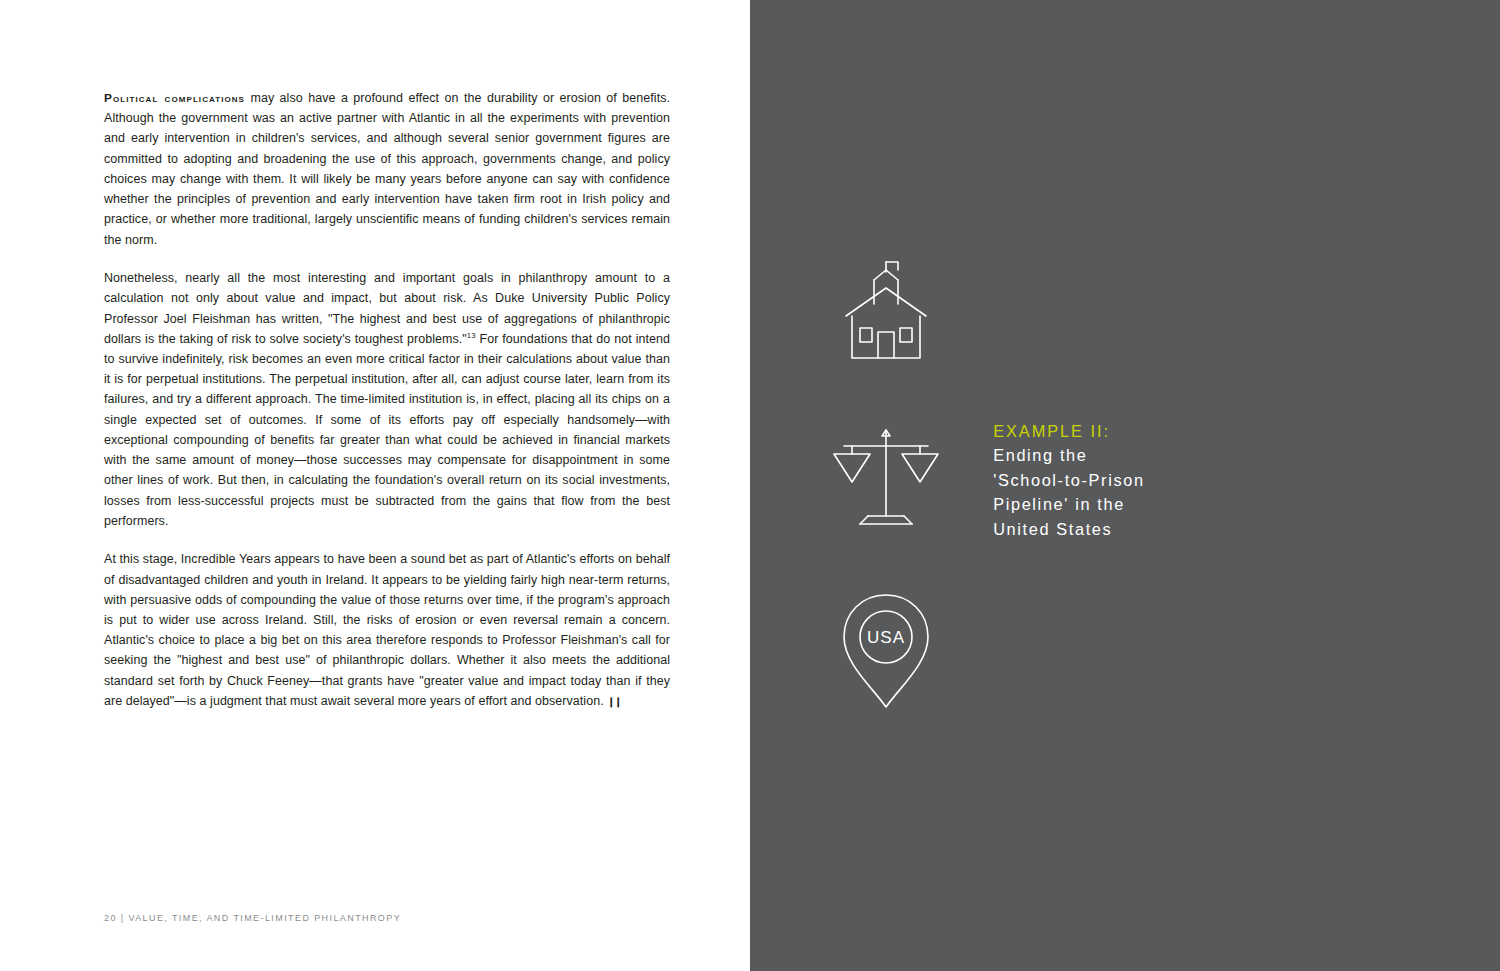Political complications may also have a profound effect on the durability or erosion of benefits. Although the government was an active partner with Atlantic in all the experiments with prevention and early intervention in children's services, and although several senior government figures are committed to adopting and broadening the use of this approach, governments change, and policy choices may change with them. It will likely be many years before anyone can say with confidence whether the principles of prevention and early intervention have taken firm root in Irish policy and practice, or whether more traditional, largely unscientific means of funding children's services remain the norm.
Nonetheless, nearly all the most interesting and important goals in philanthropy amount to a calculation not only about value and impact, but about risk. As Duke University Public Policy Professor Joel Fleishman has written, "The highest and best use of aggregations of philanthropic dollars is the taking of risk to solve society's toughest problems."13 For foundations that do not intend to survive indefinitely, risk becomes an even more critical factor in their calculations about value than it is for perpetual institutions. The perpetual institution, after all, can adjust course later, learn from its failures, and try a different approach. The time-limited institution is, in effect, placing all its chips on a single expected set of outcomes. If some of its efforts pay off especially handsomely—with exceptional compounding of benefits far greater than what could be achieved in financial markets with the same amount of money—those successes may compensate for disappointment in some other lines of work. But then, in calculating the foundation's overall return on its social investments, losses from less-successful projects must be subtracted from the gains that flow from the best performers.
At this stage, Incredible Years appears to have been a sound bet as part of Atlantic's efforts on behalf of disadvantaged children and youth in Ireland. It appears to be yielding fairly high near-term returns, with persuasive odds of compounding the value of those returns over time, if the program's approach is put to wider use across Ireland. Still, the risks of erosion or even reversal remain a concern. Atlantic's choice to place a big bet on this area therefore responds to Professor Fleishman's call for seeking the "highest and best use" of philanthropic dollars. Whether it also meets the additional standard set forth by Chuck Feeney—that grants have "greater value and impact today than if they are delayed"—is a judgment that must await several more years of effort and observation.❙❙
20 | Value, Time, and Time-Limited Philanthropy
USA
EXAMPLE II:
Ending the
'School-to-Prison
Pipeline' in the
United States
==============================
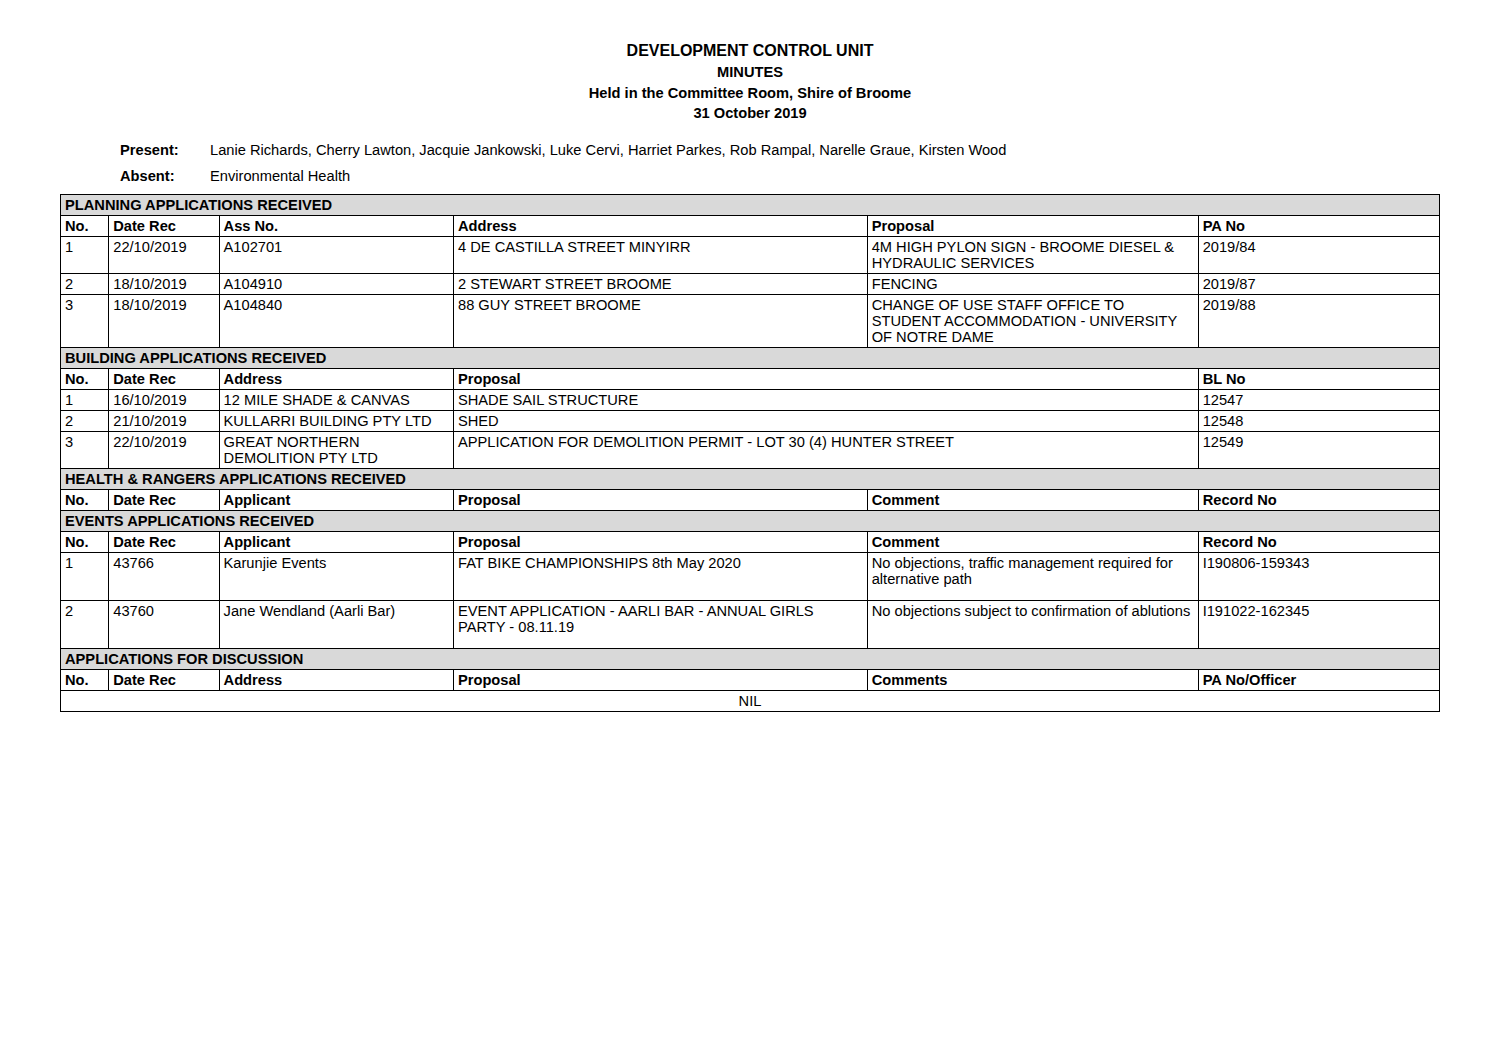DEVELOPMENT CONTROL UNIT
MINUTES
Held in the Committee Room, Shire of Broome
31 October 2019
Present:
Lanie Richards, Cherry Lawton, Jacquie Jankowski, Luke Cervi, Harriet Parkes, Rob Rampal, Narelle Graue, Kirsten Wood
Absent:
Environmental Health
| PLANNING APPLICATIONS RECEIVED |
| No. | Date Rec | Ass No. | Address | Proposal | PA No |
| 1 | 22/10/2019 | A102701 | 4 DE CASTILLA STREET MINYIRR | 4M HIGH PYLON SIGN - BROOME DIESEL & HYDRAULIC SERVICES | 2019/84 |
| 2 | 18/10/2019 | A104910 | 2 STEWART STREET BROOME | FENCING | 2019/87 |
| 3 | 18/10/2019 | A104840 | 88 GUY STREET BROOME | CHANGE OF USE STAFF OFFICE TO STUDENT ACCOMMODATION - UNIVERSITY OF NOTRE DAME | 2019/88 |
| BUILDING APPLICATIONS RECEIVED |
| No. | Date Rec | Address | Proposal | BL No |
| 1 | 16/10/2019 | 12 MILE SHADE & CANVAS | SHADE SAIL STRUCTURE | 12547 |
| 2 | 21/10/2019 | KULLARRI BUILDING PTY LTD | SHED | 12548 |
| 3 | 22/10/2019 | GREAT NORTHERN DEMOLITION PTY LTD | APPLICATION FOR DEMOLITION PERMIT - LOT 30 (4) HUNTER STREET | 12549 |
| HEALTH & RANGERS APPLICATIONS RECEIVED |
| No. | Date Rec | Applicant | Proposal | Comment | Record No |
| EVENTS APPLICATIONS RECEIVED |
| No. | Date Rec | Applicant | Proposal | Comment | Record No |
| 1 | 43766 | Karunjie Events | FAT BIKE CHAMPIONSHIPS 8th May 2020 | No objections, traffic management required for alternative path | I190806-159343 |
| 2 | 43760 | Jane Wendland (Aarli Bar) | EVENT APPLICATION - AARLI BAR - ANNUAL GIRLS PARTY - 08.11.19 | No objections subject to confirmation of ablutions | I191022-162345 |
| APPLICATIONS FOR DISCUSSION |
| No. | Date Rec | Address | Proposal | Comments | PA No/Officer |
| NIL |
==============================
**Work request:** Set down precisely the lines above between the line holding "Environmental Health" and the line holding "FENCING | 2019/87 |", inclusive, and nothing beyond them.

**Output of the task:**
Environmental Health
| PLANNING APPLICATIONS RECEIVED |
| No. | Date Rec | Ass No. | Address | Proposal | PA No |
| 1 | 22/10/2019 | A102701 | 4 DE CASTILLA STREET MINYIRR | 4M HIGH PYLON SIGN - BROOME DIESEL & HYDRAULIC SERVICES | 2019/84 |
| 2 | 18/10/2019 | A104910 | 2 STEWART STREET BROOME | FENCING | 2019/87 |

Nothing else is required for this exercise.